One more thing, could you please set a higher limit on karma auto-push for those bodhi updates? We don't want to repeat the last experience, when the update was accepted in a day, and therefore not tested properly. Ideally, I would completely turn off karma auto-push and manually inspect the updates in a week and push them if the feedback is good, but I understand that requires more time from you as package maintainers. So just speaking with my QA hat on. But at least increased auto-push limits would be nice, since this is a core system component. Thanks.

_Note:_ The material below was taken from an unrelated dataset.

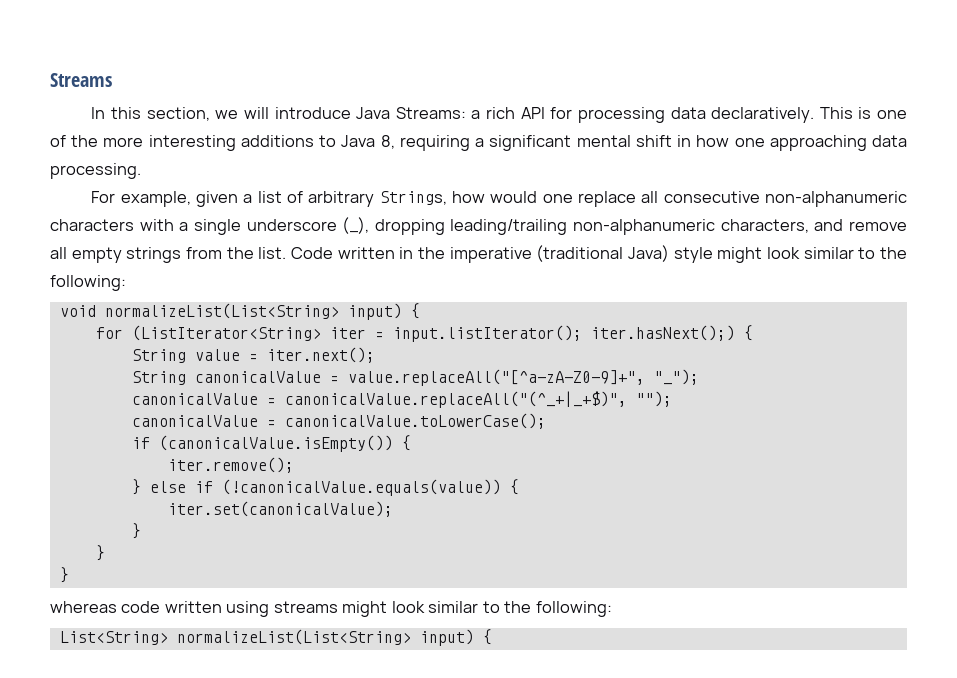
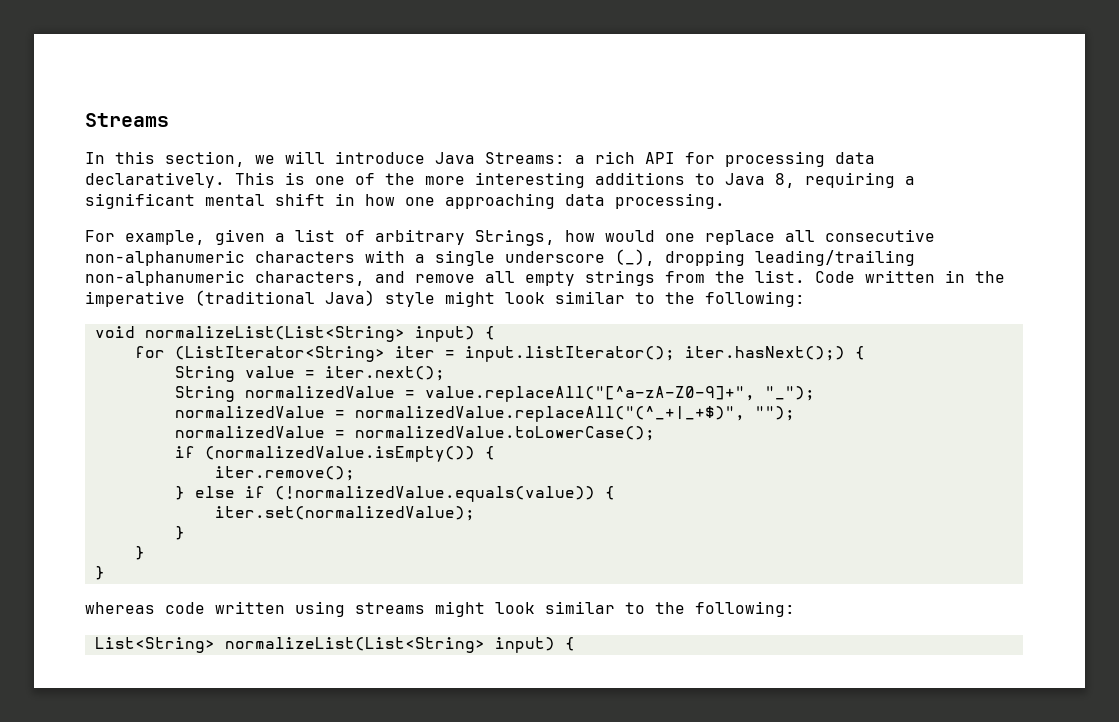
[194,371,321,383] canonicalValue -> [244,386,395,398] normalizedValue
[131,391,672,408] [131,413,546,429] [131,435,393,452] canonicalValue = canonicalValue.replaceAll("(^_+|_+$)", ""); // canonicalValue = canonicalValue.toLowerCase(); // if (canonicalValue.isEmpty()) -> [174,406,795,422] [174,426,655,441] [174,446,475,462] normalizedValue = normalizedValue.replaceAll("(^_+|_+$)", ""); // normalizedValue = normalizedValue.toLowerCase(); // if (normalizedValue.isEmpty())
[221,479,519,496] [167,501,393,517] (!canonicalValue.equals(value)) { // iter.set(canonicalValue); -> [274,486,615,502] [214,506,475,521] (!normalizedValue.equals(value)) { // iter.set(normalizedValue);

Package mesa-10.3.4-1.20141202.fc21: * should fix your issue, * was pushed to the Fedora 21 testing repository, * should be available at your local mirror within two days. Update it with: # su -c 'yum update --enablerepo=updates-testing mesa-10.3.4-1.20141202.fc21' as soon as you are able to, then reboot. Please go to the following url: https://admin.fedoraproject.org/updates/FEDORA-2014-16183/mesa-10.3.4-1.20141202.fc21 then log in and leave karma (feedback).
After a few more days, I can confirm I see no freezing while playing videos. Thanks.
mesa-10.3.5-1.20141207.fc21 has been pushed to the Fedora 21 stable repository. If problems still persist, please make note of it in this bug report.